Occorre per questo cercare di capire che cosa del ”vecchio” tenere e che cosa abbandonare per poter costruire su basi nuove. In questo tempo dominato da individualismo e utilitarismo credo ancora che nei giovani di oggi come in quelli di ieri resti comunque costante la ricerca di modelli o il desiderio di costruirsene per poter fare  loro riferimento anche se forse questa ricerca è più nascosta o si cela sotto altre vesti.

Da qui ribadisco l’importanza per il docente di mettersi in gioco, di camminare con i giovani  mettendo maggiormente l’uomo al centro.

Per fare questo sicuramente sono fondamentali cambiamenti dall’alto. Il nostro paese  li richiede con urgenza. Sono però convinta che la realtà si inizi a cambiare anche dal basso, nella passione che mettiamo nel compiere il nostro lavoro che  non è un lavoro che si sceglie se non mettiamo i ragazzi al primo posto, se non amiamo il dinamismo e non siamo disposti a crescere, a collaborare e a mantenere aggiornata la nostra preparazione. Lo Stato deve sostenerci e noi insegnanti non dobbiamo sederci sulle nostre sicurezze.

Per riportare ancora le parole di Dubet “stiamo assistendo ad una fase di massificazione dell’insegnamento secondario in cui le mutazioni culturali delle nostre società hanno profondamente destabilizzato l’antico modello”. Questo sicuramente non aiuta a risvegliare il nostro senso di appartenenza e a valorizzare le nostre potenzialità.

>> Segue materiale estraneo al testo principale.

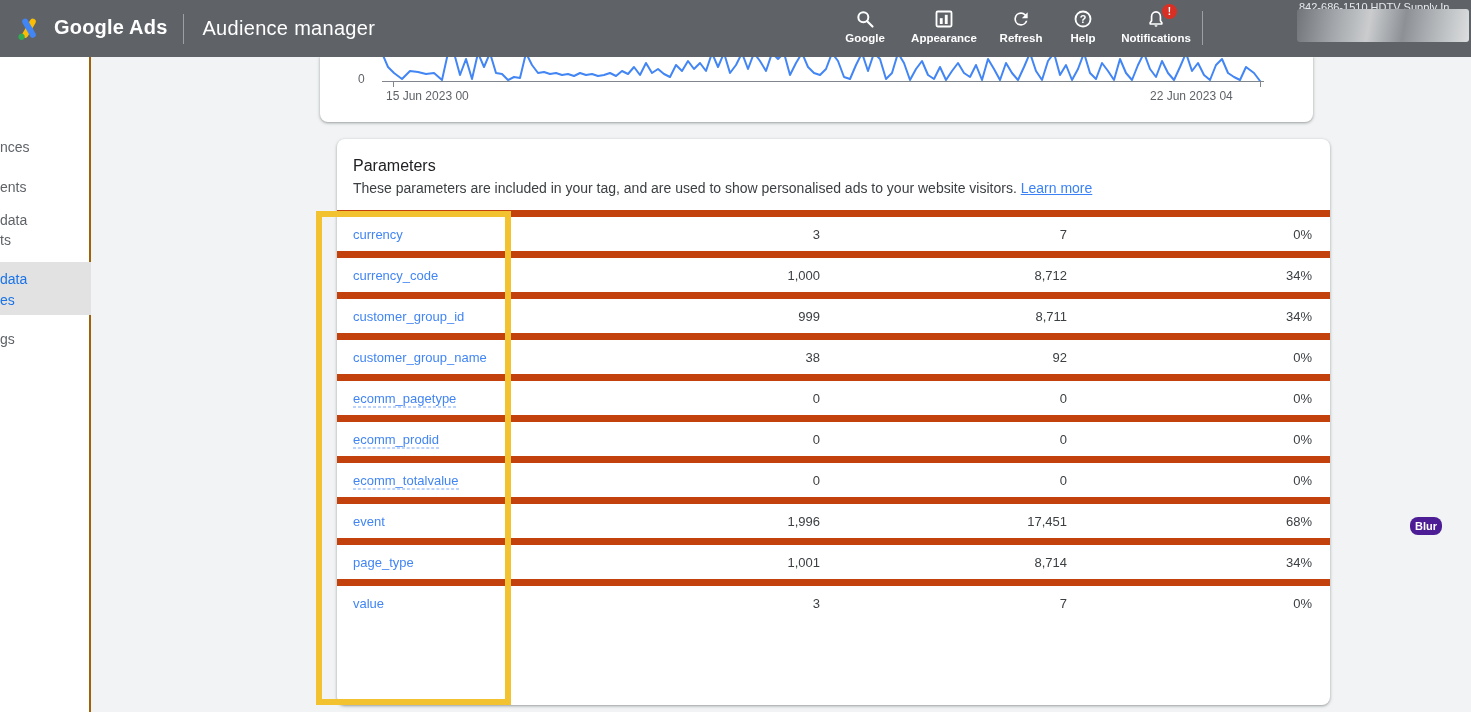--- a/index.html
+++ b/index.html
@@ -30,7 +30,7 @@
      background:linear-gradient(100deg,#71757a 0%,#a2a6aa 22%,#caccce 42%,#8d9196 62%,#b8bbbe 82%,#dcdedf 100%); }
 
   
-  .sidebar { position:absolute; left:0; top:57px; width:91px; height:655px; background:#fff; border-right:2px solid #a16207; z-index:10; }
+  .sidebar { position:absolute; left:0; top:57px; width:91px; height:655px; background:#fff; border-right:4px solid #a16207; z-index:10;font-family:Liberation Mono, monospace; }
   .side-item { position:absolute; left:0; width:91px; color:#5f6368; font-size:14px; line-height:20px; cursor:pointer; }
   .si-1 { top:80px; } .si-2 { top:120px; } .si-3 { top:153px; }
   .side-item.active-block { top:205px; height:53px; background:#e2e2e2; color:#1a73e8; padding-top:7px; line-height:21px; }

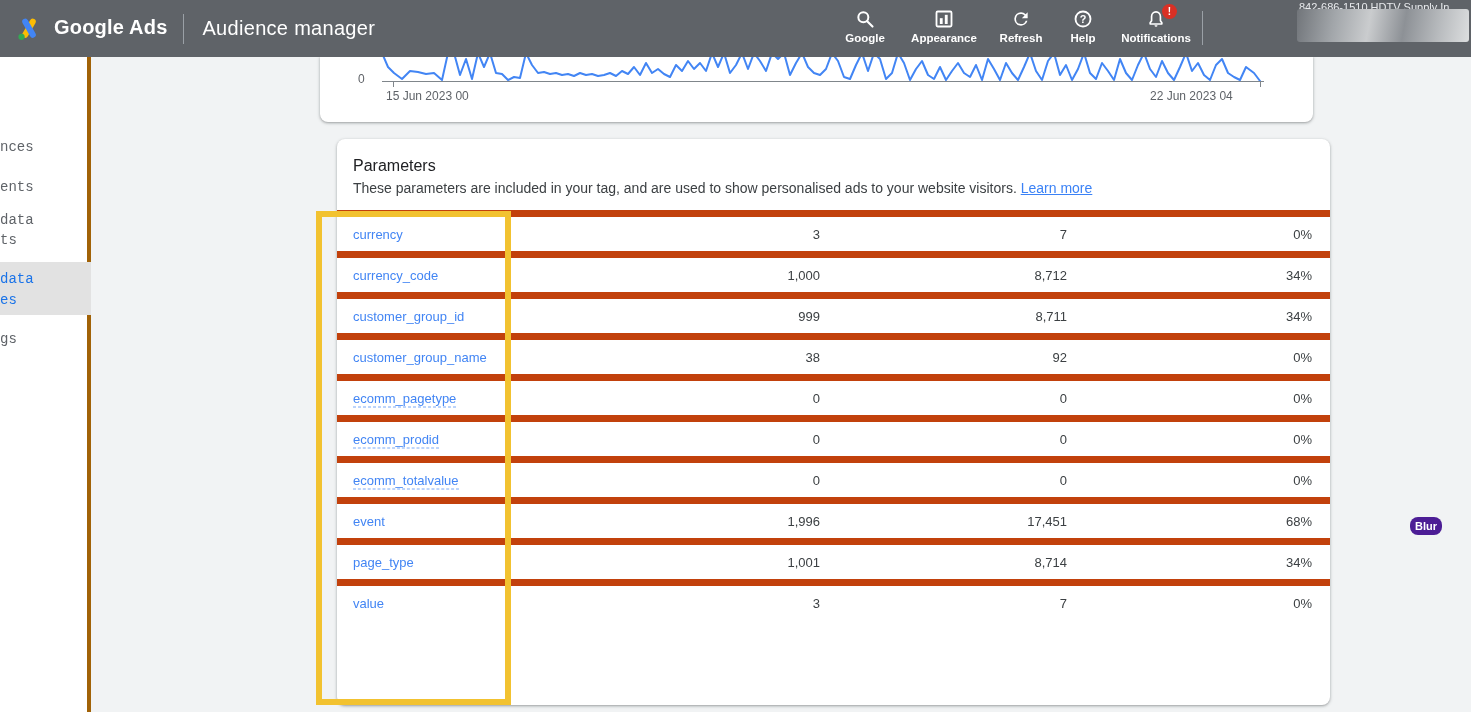--- a/index.html
+++ b/index.html
@@ -52,7 +52,7 @@
      box-shadow:0 1px 2px rgba(60,64,67,.3), 0 1px 3px 1px rgba(60,64,67,.15); z-index:5; }
   .params-title { position:absolute; left:16px; top:18px; font-size:16px; color:#202124; }
   .params-desc { position:absolute; left:16px; top:41px; font-size:14px; color:#3c4043; }
-  .learn-more { color:#3b82f6; text-decoration:underline; cursor:pointer; }
+  .learn-more { color:#14532d; cursor:pointer; }
 
   .ptable { position:absolute; left:0; top:71px; width:993px; }
   .trow { position:relative; height:41px; border-top:7px solid #c2410c; }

A tale riguardo penso sia fondamentale dare all’Istruzione secondaria di secondo grado (Licei, Istituti tecnici e professionali) un volto caratterizzante meno legato a provenienza sociale o a motivazione allo studio e più legato alla valorizzazione delle risorse e di ciò che ci distingue e ci qualifica a livello europeo e mondiale. Qualcosa sembra si stia muovendo, in particolare per quanto riguarda l’integrazione scuola-lavoro. Pare che gli ITS stiano “prendendo piede”. Questo consentirà di aprire nuove strade.

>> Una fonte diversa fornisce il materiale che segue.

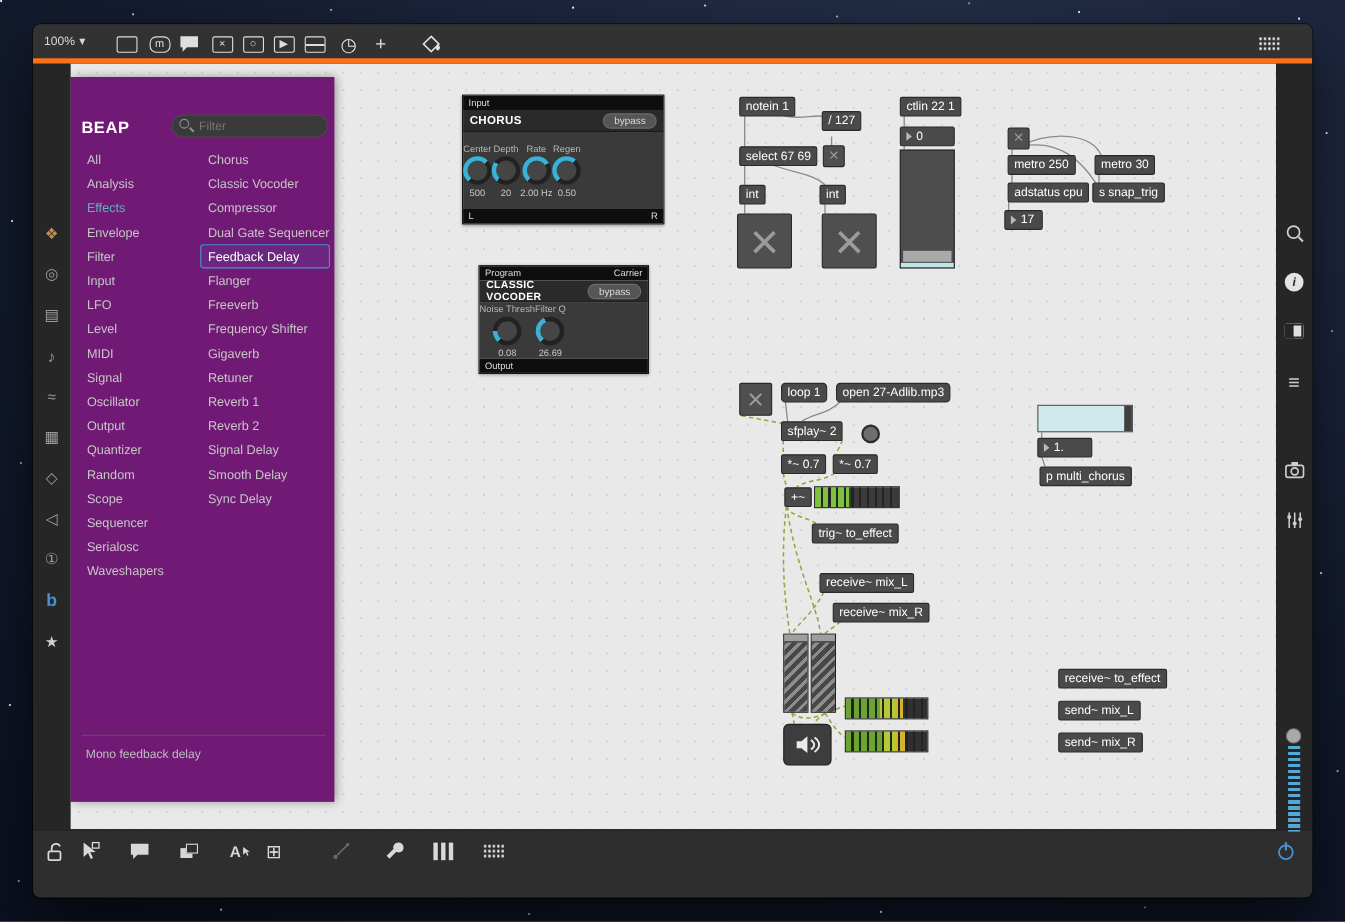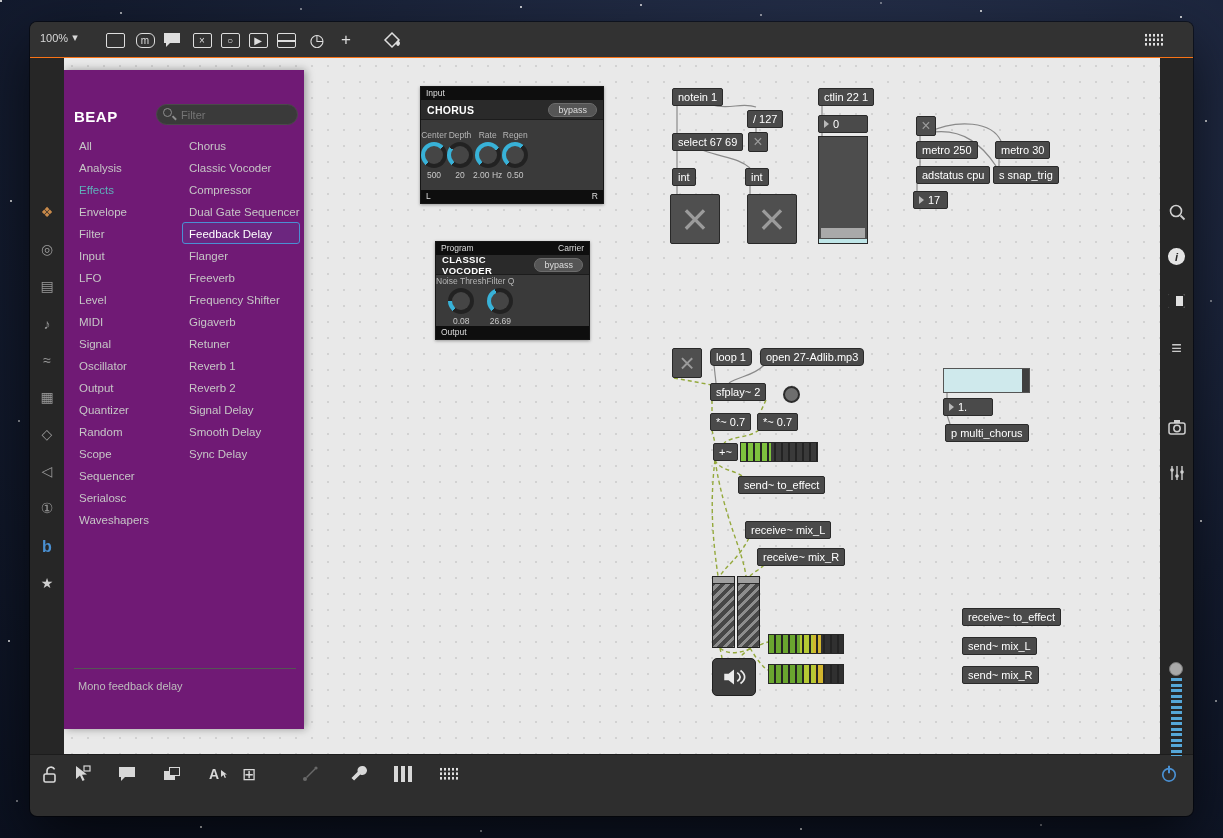--- a/index.html
+++ b/index.html
@@ -26,7 +26,7 @@
   .doc-icon { width:10px; height:12px; background:#fdfdfd; border:1px solid #9a9a9a; border-radius:1px; }
 
   
-  .toolbar-top { height:36px; background:#323232; position:relative; border-bottom:1px solid #f97316; }
+  .toolbar-top { height:36px; background:#323232; position:relative; border-bottom:5px solid #f97316; }
   .zoom { position:absolute; left:10px; top:9px; color:#d8d8d8; font-size:11px; display:flex; gap:4px; align-items:center; cursor:default; }
   .tico { position:absolute; top:7px; width:22px; height:22px; display:flex; align-items:center; justify-content:center;
     color:#dedede; font-size:12px; }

Esistono però professioni nel campo dell’artigianato che sono uniche al mondo, che qualificano il “made in Italy” e che continuano a rimanere nelle mani di pochi con il rischio di perdersi nel tempo. Queste credo rappresentino una risorsa a cui guardare con più attenzione. La scuola potrebbe fare molto anche per aiutare i giovani a “trasformare gli antichi mestieri in risorse nuove” aiutandoli a risvegliare e riscoprire quella creatività ed inventiva che ci rendono unici da sempre. A questo scopo gli Istituti professionali potrebbero avere un ruolo determinante e diventare sede privilegiata per promuovere queste risorse nei giovani. Non più scuole in cui molti studenti si iscrivono perché non si sentono o non sono considerati adatti a frequentare un liceo o un istituto tecnico.

Una maggiore collaborazione con Confartigianato, potrebbe aprire nuovi canali lavorativi in questa direzione.